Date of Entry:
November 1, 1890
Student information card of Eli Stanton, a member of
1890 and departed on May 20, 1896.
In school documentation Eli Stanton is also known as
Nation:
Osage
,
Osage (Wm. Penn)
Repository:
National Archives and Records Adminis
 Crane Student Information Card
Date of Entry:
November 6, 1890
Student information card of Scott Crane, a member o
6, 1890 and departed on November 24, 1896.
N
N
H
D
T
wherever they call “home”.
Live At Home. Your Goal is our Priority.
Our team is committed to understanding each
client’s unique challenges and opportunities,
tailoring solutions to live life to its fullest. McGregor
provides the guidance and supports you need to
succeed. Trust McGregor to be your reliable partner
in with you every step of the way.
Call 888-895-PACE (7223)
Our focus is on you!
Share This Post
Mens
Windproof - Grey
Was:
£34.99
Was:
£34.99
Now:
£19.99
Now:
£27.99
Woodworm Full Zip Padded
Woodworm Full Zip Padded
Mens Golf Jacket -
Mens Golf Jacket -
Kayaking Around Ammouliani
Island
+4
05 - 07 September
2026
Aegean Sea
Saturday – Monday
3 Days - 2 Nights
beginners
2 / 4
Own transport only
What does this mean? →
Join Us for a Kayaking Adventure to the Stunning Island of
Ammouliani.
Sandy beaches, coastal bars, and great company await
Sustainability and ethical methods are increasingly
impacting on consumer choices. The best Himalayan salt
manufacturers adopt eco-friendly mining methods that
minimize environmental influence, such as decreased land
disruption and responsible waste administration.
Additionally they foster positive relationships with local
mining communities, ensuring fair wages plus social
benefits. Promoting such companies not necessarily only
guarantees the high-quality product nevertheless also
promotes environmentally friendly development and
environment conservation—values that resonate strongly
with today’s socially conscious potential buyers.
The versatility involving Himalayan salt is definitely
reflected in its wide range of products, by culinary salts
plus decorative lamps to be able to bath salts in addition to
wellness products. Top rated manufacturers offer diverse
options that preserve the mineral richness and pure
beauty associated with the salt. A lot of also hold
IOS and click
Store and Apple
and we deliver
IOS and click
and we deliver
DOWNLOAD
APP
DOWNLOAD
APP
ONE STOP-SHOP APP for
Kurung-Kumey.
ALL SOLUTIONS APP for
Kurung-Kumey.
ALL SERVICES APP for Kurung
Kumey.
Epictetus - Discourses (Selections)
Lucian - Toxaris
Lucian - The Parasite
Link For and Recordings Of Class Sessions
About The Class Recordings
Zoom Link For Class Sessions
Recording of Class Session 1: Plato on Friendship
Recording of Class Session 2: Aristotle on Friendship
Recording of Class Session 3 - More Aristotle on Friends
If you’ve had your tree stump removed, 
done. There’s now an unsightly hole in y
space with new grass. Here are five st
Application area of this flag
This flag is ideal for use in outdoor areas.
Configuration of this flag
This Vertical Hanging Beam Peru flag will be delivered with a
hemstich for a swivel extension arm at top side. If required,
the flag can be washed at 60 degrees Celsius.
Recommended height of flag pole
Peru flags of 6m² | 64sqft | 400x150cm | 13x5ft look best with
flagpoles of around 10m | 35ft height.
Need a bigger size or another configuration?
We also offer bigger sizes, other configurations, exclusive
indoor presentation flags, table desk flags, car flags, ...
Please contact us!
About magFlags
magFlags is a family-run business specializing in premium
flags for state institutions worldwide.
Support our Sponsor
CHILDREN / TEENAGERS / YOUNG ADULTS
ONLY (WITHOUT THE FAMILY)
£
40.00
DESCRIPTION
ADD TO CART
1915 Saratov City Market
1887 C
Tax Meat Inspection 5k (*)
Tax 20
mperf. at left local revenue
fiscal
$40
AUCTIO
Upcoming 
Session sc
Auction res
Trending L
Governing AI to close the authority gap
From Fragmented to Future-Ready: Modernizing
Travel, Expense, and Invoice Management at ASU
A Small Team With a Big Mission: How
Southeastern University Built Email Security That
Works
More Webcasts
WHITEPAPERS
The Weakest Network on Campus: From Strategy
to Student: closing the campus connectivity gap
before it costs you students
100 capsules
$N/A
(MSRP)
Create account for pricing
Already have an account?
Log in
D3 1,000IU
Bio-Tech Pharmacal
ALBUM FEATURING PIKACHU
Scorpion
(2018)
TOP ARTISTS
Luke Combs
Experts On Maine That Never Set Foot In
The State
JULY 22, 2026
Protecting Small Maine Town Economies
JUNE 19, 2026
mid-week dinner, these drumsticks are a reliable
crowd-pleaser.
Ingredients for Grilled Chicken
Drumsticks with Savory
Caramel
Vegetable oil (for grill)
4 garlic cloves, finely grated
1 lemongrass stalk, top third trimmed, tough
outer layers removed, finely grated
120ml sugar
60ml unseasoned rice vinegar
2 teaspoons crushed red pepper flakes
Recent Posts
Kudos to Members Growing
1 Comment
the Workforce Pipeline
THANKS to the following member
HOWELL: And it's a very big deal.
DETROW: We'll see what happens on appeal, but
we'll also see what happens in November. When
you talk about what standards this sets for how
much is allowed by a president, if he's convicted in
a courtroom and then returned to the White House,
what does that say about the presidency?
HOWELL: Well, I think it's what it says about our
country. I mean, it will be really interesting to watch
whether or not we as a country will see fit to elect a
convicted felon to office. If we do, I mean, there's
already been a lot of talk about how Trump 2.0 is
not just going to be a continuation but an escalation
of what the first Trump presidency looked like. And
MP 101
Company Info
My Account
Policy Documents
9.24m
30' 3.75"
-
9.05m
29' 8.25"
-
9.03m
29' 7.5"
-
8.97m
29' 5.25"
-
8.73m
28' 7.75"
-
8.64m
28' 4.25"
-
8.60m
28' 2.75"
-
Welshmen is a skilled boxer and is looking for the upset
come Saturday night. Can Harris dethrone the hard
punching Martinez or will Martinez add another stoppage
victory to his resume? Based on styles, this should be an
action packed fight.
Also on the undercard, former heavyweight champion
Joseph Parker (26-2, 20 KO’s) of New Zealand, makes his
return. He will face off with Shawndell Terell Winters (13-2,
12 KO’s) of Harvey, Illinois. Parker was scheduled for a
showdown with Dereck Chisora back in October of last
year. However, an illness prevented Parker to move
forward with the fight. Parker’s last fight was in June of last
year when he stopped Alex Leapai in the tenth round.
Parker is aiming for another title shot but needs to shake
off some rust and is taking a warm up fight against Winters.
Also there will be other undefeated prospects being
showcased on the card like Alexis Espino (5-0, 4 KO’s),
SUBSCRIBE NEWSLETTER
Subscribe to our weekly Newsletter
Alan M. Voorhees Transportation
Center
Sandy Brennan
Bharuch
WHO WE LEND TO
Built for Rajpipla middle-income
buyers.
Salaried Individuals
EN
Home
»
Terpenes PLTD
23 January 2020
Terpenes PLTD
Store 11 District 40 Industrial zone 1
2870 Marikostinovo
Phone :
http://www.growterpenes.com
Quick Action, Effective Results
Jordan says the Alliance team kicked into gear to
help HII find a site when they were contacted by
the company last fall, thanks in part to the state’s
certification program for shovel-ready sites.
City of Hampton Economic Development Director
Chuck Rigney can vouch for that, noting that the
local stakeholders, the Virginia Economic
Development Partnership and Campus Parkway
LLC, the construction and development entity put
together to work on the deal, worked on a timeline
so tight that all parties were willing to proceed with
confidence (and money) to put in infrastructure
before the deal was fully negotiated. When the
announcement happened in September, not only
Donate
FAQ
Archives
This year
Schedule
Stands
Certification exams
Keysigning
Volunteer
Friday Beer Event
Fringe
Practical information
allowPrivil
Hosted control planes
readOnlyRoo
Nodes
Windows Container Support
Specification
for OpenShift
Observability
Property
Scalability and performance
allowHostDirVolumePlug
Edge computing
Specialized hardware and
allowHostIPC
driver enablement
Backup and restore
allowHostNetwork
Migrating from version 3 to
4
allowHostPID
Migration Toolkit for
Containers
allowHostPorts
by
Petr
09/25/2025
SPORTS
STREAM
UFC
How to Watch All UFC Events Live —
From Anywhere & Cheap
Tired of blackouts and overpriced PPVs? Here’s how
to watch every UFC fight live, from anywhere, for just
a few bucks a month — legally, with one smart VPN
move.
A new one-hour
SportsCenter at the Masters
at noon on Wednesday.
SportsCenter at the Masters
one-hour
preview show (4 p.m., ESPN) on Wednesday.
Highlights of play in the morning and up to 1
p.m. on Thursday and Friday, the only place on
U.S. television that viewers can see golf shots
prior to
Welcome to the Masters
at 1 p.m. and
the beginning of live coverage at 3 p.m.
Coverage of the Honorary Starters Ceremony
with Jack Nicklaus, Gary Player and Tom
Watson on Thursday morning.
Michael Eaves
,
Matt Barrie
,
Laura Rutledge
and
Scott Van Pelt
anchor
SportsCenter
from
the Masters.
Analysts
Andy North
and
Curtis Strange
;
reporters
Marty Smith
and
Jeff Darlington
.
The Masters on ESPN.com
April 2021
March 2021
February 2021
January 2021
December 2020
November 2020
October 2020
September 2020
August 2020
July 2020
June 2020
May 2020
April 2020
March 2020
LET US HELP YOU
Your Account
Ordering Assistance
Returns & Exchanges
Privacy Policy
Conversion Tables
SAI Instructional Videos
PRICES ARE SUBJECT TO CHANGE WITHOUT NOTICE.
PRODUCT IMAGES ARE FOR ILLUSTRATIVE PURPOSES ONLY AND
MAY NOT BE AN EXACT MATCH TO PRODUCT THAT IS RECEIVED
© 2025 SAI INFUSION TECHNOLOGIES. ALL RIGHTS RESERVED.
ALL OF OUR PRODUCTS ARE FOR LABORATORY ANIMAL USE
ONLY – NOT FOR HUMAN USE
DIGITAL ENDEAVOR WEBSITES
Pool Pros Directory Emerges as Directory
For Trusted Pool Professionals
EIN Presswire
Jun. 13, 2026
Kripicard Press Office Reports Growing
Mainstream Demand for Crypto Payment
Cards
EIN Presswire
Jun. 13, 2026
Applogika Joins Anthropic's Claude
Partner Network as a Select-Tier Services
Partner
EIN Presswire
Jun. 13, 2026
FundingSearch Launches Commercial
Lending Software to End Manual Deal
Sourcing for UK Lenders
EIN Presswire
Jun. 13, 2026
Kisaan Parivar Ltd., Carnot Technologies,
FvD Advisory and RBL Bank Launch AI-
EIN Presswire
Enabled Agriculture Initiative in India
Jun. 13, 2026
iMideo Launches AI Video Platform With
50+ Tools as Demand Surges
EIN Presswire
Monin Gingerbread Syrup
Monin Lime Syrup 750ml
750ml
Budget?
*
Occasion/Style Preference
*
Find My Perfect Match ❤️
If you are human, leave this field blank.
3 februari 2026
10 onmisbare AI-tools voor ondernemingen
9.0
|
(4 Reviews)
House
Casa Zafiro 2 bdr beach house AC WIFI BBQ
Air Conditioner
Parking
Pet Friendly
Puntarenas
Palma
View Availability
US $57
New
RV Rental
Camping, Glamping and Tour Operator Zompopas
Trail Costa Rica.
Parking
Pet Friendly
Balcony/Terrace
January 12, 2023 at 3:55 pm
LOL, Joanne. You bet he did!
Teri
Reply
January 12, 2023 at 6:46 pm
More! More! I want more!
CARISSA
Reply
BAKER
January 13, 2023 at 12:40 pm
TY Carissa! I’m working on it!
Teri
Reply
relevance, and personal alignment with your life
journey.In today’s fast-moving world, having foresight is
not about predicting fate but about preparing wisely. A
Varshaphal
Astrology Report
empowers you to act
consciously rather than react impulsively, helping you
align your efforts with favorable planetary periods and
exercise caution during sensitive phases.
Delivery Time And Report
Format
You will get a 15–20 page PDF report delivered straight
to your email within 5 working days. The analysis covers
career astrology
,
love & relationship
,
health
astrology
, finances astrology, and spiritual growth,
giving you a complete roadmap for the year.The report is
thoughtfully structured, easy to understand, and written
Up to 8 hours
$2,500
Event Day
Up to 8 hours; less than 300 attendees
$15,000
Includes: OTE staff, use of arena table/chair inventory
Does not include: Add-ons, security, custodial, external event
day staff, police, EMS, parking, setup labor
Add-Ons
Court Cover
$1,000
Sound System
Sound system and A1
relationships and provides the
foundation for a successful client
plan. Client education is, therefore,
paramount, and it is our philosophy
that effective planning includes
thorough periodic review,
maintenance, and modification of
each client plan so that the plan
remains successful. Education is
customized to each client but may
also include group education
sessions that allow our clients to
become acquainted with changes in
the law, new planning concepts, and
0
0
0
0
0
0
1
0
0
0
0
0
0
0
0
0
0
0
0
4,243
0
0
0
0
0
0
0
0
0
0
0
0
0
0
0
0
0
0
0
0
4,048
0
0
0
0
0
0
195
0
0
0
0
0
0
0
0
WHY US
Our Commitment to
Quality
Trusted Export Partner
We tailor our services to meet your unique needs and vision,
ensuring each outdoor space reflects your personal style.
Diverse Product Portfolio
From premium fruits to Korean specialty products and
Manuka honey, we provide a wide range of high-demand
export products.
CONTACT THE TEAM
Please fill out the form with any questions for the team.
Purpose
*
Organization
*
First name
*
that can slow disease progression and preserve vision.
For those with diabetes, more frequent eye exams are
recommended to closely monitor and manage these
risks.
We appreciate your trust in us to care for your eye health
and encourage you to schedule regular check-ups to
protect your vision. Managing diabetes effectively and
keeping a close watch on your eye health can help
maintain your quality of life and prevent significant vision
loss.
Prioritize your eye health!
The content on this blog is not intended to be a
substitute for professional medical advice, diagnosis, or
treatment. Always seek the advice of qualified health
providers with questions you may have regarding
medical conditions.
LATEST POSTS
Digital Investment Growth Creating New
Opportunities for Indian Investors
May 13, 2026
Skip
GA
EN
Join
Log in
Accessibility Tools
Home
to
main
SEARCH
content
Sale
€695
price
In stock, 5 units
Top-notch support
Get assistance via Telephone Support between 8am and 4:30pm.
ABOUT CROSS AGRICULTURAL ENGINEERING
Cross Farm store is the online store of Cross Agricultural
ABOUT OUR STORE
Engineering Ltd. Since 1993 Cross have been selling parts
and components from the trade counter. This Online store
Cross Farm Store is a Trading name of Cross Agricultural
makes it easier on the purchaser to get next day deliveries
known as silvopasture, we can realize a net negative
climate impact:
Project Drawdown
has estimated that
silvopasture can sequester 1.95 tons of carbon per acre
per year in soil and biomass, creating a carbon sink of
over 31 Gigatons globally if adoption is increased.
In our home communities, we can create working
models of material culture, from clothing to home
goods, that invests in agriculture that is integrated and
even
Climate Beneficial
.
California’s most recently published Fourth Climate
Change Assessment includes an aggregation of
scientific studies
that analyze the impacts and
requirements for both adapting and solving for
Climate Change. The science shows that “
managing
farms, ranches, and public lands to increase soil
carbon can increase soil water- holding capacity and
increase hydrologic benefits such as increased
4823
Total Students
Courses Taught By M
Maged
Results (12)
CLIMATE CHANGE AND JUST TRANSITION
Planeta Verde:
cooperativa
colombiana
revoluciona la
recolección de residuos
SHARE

#### REQUIRED WORK
Reproduce the lines from the first one through the line containing "reflected in its", both included, with no changes.

#### RESPONSE TO THIS TASK
Date of Entry:
November 1, 1890
Student information card of Eli Stanton, a member of
1890 and departed on May 20, 1896.
In school documentation Eli Stanton is also known as
Nation:
Osage
,
Osage (Wm. Penn)
Repository:
National Archives and Records Adminis
 Crane Student Information Card
Date of Entry:
November 6, 1890
Student information card of Scott Crane, a member o
6, 1890 and departed on November 24, 1896.
N
N
H
D
T
wherever they call “home”.
Live At Home. Your Goal is our Priority.
Our team is committed to understanding each
client’s unique challenges and opportunities,
tailoring solutions to live life to its fullest. McGregor
provides the guidance and supports you need to
succeed. Trust McGregor to be your reliable partner
in with you every step of the way.
Call 888-895-PACE (7223)
Our focus is on you!
Share This Post
Mens
Windproof - Grey
Was:
£34.99
Was:
£34.99
Now:
£19.99
Now:
£27.99
Woodworm Full Zip Padded
Woodworm Full Zip Padded
Mens Golf Jacket -
Mens Golf Jacket -
Kayaking Around Ammouliani
Island
+4
05 - 07 September
2026
Aegean Sea
Saturday – Monday
3 Days - 2 Nights
beginners
2 / 4
Own transport only
What does this mean? →
Join Us for a Kayaking Adventure to the Stunning Island of
Ammouliani.
Sandy beaches, coastal bars, and great company await
Sustainability and ethical methods are increasingly
impacting on consumer choices. The best Himalayan salt
manufacturers adopt eco-friendly mining methods that
minimize environmental influence, such as decreased land
disruption and responsible waste administration.
Additionally they foster positive relationships with local
mining communities, ensuring fair wages plus social
benefits. Promoting such companies not necessarily only
guarantees the high-quality product nevertheless also
promotes environmentally friendly development and
environment conservation—values that resonate strongly
with today’s socially conscious potential buyers.
The versatility involving Himalayan salt is definitely
reflected in its wide range of products, by culinary salts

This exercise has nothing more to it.